Midnight Sun Pepper planting and some of my ideas.

It will soon be that time where you need to figure out what seeds you would like to grow. Right now, I am planning on starting (within the next two weeks) my pepper plants as they need a little more time to grow and stabalize in the land of the Midnight Sun. Usually I start them way early to get as much out of them as I can, but I have been slow as of this year and the Man is asking when I plan on sprouting his favorite food.


Depending on how you start, as I have stated in a previous entry, I freeze all of my seeds which include the peppers. As long as there is no moisture in the packets and they are in a plastic bag, they should be good. Always make sure that you let them sit overnight to warm back up to room tempurature after you freeze your seeds.

I use old cups, small butter or sour cream containers, with holes at the bottom, that have been washed and sanitized. I then put them on whatever they will sit on to drain. It makes life easier when I do this as I start them in my house as I do not have a stable greenhouse yet. I add an inch of sand to all my containers, than add a layer of pete moss and some good warm and fertilized soil at the top. I then place what seeds in the container and write on a plastic spoon as to what type of pepper they are. Spoons are cheaper in the long run and can be reused and sanitized in a dishwasher down the road and after growing season. What I do now, is different them other gardeners. I do not use a water can to water my peppers. I grab a little spray bottle with distilled water (I fill an old clean milk jug and let it sit for a week at room temp) at room temp and on a spray pattern rather than a direct stream and spray the containers until I see a small amount of water come out of the bottom of the container. The reason is that you don't disturb the soil as much and the plant when germinating can hold on to what soil it needs and it won't stunt the growth. The distilled water at room temp, seems to help germinate faster than plain cold tap or well water. I then take either plastic wrap or some plastic bags and put on top of the container with a rubber band wrapped at the bottom of the container to hold in the moisture.

When sprouting... I have noticed the frozen seeds germinate faster than the seeds those that have not. But sometimes, even the frozen seeds take a while. I would say 3-14 days depending on seed.

When the peppers become larger, do the same soil equation with large containers as you did with the starters. Peppers that do not drain properly will either become fungal or die and I have quite a bit of success with this method keeping them alive.
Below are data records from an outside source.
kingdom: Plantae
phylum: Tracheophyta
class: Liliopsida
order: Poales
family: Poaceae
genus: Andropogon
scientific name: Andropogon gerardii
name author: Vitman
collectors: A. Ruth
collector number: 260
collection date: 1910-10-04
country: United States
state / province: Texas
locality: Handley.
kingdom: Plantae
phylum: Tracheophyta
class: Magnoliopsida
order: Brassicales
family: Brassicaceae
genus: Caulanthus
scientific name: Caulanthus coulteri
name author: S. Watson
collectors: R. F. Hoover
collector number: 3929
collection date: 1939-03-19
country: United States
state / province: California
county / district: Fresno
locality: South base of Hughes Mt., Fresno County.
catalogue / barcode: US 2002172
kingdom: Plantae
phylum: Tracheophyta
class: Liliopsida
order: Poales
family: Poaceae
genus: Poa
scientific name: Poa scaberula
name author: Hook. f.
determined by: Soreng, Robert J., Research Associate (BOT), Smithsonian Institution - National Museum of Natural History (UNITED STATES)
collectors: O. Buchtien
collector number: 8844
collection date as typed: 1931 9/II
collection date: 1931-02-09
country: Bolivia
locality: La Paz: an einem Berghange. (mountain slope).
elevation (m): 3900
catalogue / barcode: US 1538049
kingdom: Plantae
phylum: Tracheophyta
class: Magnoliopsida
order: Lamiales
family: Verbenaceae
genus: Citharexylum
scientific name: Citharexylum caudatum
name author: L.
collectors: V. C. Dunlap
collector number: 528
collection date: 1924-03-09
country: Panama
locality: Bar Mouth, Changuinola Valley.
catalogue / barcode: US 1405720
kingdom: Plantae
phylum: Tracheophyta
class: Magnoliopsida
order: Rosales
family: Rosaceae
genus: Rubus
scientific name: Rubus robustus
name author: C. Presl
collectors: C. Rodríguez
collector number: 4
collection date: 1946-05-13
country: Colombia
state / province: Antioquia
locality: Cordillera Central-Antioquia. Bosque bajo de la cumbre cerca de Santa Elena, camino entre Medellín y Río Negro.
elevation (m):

When it is warm enough, by Alaskan standards, put them in your now warm greenhouse or if you do not have a greenhouse you can do this. Visqueen is a great insulator. Grab a roll or if someone has a good section ask if you can have a 5 foot by 5 foot section. Find the sunniest location around your house. Do not plant your peppers there.. I would recommend you still keep them in their containers. Put a piece of 1 inch wide by 2 or 3 foot long wood onto your house via staples or small nails and do not go above 2 feet or so on the house. Make sure you know where the wire to your electric are as well as your water pipes. You don't want to have to call a repair man. After putting up your wood, grab your visqueen plastic and role whatever side a couple time so you can make the plastic stronger. Staple the rolled middle of your visqueen to your wood, hoping that you have at least a foot extra on both sides. Put peppers in there during the day and some of the night as they will need to cool down as well. This works well for most Alaskans and can be used for smaller variety tomatoes. Make sure to water after they are cooled off. If it becomes cold and rainy out, you will need to bring them inside.


These are some ideas for those who want to try, start and get going on the planting already.  I usually start my other seeds around Iditorod, which is about 4 weeks from now. 

Does anyone else grow peoppers up here?  What varieties?  Organic or otherwise?